施設内の電源が落ちてしまうなんてそうそうないことだ。

どことなく非日常の不安と新鮮さが漂っている。

 

「ふふ、では、一緒に行きましょう」

 

259は微笑みかけると、歩く速度を落として階段の降り口で待つ。

 

「お足もと、暗いのでお気をつけて。」

 

ソーニャが振り返って言ったものの、ラサから返事はなく、

そこには長椅子に倒れ込むように突っ伏した彼女の姿があるだけだった。

 

 

「…大変…!259さん!

 ラサさんが…!」

 

 

*

 

 

「それでのぅ、ルドル・タの一番柔らかいところはのぅ…

 ―――――…おん?明かりが消えたかえ?

 ムーディーじゃのう、ふふふ」

 

キャロンは食事を終えてからも、こうして体験の思い出を反芻することが、訓練中の日課だ。

カフェテリアの明かりが消えたが、よだれは止まっていない。

 

「……」

 

メアリーは、無言で少しばかり暗くなったあたりを見渡す。
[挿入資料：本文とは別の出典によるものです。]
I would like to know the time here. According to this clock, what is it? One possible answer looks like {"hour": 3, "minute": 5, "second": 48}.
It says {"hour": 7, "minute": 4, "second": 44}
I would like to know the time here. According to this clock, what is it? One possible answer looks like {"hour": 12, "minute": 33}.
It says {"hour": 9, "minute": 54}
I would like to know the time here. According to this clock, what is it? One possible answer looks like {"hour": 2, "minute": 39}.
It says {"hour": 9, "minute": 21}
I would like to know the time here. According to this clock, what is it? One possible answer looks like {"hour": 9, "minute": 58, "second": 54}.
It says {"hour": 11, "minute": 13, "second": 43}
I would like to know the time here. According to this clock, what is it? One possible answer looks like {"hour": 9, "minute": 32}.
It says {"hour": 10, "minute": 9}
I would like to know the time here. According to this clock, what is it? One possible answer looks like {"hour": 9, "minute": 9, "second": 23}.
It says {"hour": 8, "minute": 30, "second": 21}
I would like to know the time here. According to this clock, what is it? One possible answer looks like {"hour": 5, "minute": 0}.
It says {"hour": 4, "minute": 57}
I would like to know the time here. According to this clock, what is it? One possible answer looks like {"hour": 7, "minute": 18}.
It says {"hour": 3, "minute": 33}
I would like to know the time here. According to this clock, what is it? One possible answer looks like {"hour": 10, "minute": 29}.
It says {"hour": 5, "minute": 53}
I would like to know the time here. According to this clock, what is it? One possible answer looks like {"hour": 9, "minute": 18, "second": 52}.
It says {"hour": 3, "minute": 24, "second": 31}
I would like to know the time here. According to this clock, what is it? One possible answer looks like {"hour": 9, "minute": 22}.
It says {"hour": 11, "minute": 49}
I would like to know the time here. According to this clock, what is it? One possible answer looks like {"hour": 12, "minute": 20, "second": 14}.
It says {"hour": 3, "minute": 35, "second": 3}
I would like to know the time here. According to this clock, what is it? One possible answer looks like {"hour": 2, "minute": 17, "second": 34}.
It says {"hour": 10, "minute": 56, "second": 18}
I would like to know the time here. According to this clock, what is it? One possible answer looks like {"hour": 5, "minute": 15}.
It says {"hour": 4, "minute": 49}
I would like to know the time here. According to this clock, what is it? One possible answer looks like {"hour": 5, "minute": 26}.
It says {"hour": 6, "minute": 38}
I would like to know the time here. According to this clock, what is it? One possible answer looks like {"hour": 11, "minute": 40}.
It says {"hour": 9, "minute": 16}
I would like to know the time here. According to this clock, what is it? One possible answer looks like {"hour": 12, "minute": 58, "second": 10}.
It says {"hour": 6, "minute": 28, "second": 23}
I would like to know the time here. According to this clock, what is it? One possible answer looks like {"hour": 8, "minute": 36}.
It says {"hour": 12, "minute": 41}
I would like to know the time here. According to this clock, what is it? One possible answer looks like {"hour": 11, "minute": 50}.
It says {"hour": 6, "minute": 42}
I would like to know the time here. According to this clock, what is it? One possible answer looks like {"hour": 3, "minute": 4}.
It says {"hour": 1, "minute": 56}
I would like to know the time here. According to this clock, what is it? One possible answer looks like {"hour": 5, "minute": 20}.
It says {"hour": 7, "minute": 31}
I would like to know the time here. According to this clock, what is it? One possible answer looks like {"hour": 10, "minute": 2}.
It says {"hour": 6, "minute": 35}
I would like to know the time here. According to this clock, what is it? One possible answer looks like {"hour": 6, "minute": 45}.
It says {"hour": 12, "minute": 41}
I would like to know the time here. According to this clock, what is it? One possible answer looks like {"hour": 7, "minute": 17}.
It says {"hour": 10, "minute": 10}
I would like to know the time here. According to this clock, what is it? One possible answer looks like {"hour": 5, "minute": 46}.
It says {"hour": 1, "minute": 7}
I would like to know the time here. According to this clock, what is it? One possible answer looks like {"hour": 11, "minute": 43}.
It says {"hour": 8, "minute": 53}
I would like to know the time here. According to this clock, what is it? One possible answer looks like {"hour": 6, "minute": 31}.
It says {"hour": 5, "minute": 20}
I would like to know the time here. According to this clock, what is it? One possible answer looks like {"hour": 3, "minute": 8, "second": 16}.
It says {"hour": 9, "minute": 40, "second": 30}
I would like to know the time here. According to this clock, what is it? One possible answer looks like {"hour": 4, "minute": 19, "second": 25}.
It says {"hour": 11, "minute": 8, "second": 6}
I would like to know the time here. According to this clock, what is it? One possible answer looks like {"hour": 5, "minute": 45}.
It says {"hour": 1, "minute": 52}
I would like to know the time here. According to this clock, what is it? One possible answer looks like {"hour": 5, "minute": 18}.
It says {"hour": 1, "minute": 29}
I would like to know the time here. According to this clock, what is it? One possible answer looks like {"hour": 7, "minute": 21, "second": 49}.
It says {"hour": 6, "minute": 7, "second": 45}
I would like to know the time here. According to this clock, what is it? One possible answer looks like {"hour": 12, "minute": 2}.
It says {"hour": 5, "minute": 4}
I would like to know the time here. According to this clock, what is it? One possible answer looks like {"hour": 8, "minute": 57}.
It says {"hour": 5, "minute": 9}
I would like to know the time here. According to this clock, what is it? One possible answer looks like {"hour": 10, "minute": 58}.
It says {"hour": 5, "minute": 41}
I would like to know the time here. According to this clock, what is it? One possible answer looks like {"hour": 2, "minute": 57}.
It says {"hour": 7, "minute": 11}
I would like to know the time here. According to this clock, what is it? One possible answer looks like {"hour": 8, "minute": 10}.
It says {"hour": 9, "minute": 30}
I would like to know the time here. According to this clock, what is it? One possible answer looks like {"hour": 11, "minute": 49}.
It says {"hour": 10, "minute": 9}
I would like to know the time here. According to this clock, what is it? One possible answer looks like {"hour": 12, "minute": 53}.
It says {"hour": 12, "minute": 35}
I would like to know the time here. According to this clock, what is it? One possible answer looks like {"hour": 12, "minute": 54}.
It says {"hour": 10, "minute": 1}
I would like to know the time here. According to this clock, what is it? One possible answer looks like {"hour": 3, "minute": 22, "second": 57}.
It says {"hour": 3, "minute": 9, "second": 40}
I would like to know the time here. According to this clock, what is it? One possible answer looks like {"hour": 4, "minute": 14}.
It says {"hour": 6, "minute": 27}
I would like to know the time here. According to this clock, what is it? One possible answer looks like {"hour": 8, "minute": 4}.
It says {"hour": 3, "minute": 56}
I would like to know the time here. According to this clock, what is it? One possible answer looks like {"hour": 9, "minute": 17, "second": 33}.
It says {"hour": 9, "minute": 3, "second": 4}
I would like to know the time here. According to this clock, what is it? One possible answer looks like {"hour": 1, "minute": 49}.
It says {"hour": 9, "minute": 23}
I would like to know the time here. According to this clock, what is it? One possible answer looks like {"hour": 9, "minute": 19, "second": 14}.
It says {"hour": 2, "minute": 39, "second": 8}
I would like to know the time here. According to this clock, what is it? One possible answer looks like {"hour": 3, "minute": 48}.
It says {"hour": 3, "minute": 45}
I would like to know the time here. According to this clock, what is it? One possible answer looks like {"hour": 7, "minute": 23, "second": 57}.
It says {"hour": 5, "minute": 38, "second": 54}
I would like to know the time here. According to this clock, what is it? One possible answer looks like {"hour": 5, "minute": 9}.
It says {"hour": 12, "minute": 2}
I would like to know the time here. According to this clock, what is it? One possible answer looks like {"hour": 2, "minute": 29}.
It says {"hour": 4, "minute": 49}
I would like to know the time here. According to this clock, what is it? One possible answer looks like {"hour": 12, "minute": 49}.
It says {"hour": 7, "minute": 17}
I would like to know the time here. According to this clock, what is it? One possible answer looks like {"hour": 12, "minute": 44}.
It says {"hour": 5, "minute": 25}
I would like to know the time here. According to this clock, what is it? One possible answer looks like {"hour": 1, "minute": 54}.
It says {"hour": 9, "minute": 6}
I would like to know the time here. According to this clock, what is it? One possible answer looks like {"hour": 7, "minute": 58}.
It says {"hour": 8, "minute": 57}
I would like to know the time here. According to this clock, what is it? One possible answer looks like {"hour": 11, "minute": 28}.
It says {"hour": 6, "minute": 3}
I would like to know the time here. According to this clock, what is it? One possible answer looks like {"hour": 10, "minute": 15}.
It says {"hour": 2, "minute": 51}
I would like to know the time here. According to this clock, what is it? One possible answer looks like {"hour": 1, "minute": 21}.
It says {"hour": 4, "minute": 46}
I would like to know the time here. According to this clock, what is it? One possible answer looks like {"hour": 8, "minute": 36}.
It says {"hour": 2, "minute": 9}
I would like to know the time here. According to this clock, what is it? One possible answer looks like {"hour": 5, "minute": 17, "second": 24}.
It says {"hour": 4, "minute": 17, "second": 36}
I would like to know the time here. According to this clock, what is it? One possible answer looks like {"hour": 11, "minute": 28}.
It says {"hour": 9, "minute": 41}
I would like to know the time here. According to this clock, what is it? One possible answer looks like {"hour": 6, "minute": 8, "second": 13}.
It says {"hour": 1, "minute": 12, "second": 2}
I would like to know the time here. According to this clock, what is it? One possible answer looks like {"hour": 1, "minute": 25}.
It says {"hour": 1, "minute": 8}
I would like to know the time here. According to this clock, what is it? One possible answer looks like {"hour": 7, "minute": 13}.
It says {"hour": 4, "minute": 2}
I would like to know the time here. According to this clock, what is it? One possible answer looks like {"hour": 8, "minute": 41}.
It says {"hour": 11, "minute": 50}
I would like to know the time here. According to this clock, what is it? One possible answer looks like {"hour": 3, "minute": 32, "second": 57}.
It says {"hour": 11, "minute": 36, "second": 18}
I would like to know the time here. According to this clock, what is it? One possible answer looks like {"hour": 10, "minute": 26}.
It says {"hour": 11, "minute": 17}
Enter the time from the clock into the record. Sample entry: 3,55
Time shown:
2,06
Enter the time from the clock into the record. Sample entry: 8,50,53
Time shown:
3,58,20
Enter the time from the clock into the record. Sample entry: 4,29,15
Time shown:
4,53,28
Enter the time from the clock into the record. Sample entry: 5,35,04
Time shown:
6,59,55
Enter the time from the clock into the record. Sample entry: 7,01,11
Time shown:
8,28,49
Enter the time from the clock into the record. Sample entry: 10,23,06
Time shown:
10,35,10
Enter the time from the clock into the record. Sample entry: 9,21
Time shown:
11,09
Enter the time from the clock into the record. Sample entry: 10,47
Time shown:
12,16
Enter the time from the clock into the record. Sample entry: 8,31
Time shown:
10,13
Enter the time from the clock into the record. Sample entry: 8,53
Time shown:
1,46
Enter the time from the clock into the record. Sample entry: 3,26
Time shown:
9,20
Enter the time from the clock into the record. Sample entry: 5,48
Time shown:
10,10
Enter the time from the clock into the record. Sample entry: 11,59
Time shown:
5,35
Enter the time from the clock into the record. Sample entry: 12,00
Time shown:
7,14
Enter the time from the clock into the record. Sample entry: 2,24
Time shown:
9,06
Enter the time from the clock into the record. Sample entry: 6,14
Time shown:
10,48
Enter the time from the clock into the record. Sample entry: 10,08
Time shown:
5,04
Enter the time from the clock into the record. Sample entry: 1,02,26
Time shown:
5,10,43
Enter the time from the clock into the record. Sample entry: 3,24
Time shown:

ムーディーなわけではない。

 

空調の音と、カフェテリアの外の、うす明かるい雨模様の空の色だけが広がっていた。

 

青ずんでいる。

 

メアリーはゆっくり立ち上がると、未だ泥酔したように語りたがるキャロンのそばに行こうとして、

何かにつまずいたのか、そのまま倒れてしまった。

 

「メアリー?暗いからのう。

 うふふ、わしが抱っこしてやろうかえ」

 

キャロンが口からよだれを溢しながら駆け寄り、メアリーの肩に触れる。

 

いつもなら、「大丈夫です」「自分で立てます」と真顔であしらいそうな彼女だが、無言で倒れたままだ。

 

キャロンは、すぐに彼女の異変に気付いた。

 

 

「…?

 メアリー…メアリー!!」

 

 

キャロンは慌てて彼女を抱き起こす。

 

呼吸はある。

しかし、それは荒く熱い。

 

額に少し手を触れるとすぐに、そのままメアリーを抱き上げて走り出した。

 

 

―――…どこか、人のいる所へ。

 

 

彼女は焦燥感の中、人の声がする場所へ向かっていった。

 

 

*

 

 

「マルクト…!大変なんです…!

 電気が全て落ちていてどこも扉が開かなくて…!!」

 

 

ホドのややパニックに陥った声がロビーに響く。

 

ラサを抱えた259たちや、メアリーを抱えたキャロンたちもロビーに集まってきたが、

セフィラたちも混乱しているようだ。

 

マルクトはホドをなだめようとしているが、その視線はあっちへこっちへいったりしている。

 

「大丈夫です落ち着いて!!

 扉はチェーンソーを使えば開きますから!!」

 

大丈夫じゃない。

 

ちなみに、チェーンソーで鉄製の扉を切断するとチェーンソー自体が傷むらしいのでやってはいけない。

 

 

「マルクト、ちょっといいですか?」

 

 

見かねた259が、ラサを抱えたままそっと間に入る。

 

「か、管理人さん!?だ、大丈夫ですか…?」

 

ホドが259の腕のなかでぐったりしているラサの姿に驚いて、泣き出しそうな声でたずねた。

 

しかし、259は至って冷静だった。

 

こんなときこそ冷静になれるのが彼なのである。

表情にいつもの彼の笑顔はないが。

 

 

「彼女を部屋で休ませたいのですが…

 電子キーじゃなくて、シリンダー錠は備え付けてありますか?」

 

「あ!電子じゃない方の鍵ですね…!

  もちろん備え付けてあります!

 宿舎棟の鍵なら、全てネツァクが管理していますから…!」

 

 

マルクトがそう言いかけて、辺りを見渡すが、

ネツァクは普段から施設内で神出鬼没らしい。

 

「……」

 

誰もその行方を知らないし、心当たりもない。

停電した今、どこの部屋も"内側から"ならば解錠できるが、

ひとりになりたがりのネツァクが自分から出てくるとも思えない。

 

 

「…やっぱりチェーンソー持ってきます!!

 それしかないです!!」

 

 

彼女が目を回しながら再びそんなことを言い出すので、チェーンソーはともかく、

扉を破壊する暴挙も選択肢に加えるしかないと、誰もが思った。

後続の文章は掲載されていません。